- ASSIGNMENT: Return every line of the data below that includes the string "lines".

- EXTRACTED DATA:

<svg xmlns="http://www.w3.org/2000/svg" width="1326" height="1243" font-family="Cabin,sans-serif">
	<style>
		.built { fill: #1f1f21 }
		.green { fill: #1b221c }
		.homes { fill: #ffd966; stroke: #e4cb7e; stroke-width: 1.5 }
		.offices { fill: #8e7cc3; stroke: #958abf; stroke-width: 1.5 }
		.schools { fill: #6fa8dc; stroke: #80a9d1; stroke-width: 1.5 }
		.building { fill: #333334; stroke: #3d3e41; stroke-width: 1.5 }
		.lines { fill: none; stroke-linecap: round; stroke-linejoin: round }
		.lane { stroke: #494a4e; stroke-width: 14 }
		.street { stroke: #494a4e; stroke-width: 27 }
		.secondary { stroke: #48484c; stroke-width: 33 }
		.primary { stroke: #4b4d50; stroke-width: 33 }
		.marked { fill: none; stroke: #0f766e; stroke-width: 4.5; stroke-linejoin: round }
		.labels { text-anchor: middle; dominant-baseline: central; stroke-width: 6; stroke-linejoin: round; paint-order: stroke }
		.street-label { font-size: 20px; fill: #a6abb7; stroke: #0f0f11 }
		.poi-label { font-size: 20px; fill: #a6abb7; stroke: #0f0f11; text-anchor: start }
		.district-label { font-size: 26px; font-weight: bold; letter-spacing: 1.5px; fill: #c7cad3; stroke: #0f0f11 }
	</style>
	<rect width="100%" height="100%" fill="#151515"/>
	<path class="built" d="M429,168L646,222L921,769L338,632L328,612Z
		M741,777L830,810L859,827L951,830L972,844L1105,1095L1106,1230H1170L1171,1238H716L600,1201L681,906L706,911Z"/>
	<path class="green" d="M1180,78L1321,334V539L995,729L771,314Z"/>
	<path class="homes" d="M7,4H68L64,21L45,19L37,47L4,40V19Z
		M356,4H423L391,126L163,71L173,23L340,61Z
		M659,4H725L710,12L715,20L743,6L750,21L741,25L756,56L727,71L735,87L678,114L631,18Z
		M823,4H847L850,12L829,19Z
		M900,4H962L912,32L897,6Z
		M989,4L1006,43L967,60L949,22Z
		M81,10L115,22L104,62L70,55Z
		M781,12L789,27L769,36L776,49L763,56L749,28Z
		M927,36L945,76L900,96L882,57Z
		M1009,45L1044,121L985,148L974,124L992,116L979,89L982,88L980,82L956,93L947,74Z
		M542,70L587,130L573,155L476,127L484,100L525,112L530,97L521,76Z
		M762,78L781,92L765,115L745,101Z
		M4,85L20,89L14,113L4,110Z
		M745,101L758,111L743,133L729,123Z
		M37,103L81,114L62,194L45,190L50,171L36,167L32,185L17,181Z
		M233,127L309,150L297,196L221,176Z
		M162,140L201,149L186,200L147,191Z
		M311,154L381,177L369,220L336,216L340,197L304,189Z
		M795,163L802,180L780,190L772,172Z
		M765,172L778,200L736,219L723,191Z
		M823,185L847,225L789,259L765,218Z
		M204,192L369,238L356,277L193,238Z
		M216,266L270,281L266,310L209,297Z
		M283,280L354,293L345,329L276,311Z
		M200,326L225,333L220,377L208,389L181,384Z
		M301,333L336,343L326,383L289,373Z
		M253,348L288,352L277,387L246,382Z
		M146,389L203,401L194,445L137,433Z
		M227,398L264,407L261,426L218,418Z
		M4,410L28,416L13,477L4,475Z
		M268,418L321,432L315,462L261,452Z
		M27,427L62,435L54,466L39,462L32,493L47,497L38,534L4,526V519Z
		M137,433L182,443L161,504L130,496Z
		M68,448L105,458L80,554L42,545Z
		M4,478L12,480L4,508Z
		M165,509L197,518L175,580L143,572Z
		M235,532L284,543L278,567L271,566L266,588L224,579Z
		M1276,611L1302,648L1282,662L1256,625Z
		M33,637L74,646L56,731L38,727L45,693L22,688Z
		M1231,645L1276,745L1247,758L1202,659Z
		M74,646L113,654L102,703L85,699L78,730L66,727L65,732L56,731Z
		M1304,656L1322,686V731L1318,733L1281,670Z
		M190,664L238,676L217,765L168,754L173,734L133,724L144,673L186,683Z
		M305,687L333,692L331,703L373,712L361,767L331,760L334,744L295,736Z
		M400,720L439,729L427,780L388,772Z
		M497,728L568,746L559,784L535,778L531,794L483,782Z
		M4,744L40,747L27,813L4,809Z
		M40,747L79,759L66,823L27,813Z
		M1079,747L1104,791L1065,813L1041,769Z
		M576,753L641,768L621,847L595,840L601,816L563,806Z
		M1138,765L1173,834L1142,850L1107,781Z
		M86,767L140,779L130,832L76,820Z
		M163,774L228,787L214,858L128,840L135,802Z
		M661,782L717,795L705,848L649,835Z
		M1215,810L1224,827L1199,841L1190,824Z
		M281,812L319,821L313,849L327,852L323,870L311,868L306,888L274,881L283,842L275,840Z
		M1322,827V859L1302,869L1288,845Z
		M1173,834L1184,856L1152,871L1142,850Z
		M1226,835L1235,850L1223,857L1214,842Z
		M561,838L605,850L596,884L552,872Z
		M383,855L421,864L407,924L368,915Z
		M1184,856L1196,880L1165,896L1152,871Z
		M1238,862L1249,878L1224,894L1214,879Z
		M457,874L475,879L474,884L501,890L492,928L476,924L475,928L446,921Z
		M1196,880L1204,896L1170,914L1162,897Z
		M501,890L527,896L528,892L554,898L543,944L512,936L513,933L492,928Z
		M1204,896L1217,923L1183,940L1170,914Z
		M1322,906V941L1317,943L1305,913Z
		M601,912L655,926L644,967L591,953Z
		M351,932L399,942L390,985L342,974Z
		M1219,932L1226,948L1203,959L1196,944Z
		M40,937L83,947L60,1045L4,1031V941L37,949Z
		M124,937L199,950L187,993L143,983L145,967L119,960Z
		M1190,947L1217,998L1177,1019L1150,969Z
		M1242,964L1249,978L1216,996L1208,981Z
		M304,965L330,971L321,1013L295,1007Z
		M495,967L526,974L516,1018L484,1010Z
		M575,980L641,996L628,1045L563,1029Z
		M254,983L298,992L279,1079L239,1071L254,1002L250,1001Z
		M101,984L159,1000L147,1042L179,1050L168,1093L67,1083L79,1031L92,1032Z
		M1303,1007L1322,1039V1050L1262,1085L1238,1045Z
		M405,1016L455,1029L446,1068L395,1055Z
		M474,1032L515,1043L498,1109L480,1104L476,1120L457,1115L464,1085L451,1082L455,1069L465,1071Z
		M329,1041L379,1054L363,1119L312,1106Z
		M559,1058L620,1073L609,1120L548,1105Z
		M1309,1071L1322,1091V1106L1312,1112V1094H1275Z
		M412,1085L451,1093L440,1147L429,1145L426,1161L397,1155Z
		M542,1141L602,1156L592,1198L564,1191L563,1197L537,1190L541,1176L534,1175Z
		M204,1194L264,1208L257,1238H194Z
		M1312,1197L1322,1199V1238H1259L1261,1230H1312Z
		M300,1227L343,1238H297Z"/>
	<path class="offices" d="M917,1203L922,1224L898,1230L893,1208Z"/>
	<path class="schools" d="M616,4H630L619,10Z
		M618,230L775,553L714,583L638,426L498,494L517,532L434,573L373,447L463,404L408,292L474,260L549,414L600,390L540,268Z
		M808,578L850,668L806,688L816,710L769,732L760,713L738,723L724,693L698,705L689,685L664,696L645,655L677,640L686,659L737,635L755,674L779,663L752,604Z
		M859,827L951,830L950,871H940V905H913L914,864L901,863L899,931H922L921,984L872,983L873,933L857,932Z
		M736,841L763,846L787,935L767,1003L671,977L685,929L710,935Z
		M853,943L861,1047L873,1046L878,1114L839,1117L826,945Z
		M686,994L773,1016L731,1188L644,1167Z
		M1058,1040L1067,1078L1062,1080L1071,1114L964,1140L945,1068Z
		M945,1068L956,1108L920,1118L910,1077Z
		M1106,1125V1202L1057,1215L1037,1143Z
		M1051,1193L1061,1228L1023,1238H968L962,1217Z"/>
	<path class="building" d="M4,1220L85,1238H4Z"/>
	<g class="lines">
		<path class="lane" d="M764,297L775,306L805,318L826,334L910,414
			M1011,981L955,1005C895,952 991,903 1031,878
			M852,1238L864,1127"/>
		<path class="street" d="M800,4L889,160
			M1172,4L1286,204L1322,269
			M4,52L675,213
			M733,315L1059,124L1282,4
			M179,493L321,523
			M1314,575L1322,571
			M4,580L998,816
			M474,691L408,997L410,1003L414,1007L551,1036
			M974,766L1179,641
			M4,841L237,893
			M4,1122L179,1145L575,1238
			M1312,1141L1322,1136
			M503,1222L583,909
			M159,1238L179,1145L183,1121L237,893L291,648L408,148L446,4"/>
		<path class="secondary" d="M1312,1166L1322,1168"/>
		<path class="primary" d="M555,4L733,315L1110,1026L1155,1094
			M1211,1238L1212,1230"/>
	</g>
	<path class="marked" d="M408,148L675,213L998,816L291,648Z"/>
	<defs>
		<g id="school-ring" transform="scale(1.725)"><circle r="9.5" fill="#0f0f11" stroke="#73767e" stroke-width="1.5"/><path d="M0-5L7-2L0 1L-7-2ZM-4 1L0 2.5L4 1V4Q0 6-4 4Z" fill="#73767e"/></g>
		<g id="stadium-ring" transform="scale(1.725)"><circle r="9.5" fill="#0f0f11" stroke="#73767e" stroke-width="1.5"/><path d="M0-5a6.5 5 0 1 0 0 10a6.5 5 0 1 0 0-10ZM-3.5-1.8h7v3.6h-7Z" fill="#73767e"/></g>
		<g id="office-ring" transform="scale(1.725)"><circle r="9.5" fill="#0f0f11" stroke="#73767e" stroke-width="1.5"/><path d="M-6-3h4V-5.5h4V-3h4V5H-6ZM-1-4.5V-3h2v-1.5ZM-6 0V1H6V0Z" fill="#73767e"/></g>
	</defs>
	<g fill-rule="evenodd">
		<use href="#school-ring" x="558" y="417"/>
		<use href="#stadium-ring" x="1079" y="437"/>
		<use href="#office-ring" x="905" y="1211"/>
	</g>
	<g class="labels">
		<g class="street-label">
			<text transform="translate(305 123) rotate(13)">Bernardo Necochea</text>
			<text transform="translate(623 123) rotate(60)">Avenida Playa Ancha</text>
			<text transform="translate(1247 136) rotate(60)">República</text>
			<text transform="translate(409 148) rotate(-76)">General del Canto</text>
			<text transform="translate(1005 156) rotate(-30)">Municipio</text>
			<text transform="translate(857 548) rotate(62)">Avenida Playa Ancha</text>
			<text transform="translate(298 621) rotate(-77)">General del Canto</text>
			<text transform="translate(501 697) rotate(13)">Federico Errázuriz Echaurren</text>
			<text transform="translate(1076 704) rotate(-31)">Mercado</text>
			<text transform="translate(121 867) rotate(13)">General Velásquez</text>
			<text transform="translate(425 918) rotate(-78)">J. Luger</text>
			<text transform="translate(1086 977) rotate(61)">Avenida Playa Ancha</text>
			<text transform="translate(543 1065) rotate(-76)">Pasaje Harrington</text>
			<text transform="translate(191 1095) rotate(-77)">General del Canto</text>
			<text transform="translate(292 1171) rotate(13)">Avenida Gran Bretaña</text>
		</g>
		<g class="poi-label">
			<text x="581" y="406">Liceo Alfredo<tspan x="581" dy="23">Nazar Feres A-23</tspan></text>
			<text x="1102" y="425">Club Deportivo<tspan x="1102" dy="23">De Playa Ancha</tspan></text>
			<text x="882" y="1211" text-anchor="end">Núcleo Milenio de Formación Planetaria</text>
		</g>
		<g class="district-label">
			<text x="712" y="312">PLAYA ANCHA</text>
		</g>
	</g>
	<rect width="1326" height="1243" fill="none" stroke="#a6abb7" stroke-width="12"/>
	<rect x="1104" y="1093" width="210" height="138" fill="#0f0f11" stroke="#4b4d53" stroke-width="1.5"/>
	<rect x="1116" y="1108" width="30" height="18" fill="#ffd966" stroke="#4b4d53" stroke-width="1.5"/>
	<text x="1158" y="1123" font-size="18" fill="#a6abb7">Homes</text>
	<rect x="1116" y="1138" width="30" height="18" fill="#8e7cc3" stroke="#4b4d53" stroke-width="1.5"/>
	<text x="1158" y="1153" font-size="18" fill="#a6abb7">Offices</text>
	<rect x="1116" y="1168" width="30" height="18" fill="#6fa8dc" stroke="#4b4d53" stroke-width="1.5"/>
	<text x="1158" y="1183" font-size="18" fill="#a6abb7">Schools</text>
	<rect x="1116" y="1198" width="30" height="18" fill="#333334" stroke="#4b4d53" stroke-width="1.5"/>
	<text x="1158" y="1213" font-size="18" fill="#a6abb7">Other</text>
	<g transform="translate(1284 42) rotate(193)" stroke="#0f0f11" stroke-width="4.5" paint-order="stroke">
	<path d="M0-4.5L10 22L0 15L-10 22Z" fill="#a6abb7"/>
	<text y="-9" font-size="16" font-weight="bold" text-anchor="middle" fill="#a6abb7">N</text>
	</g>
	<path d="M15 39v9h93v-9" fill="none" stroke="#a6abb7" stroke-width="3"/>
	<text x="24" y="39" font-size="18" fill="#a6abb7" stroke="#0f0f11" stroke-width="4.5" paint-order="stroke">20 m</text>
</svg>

- EXERCISE SOLUTION:
		.lines { fill: none; stroke-linecap: round; stroke-linejoin: round }
	<g class="lines">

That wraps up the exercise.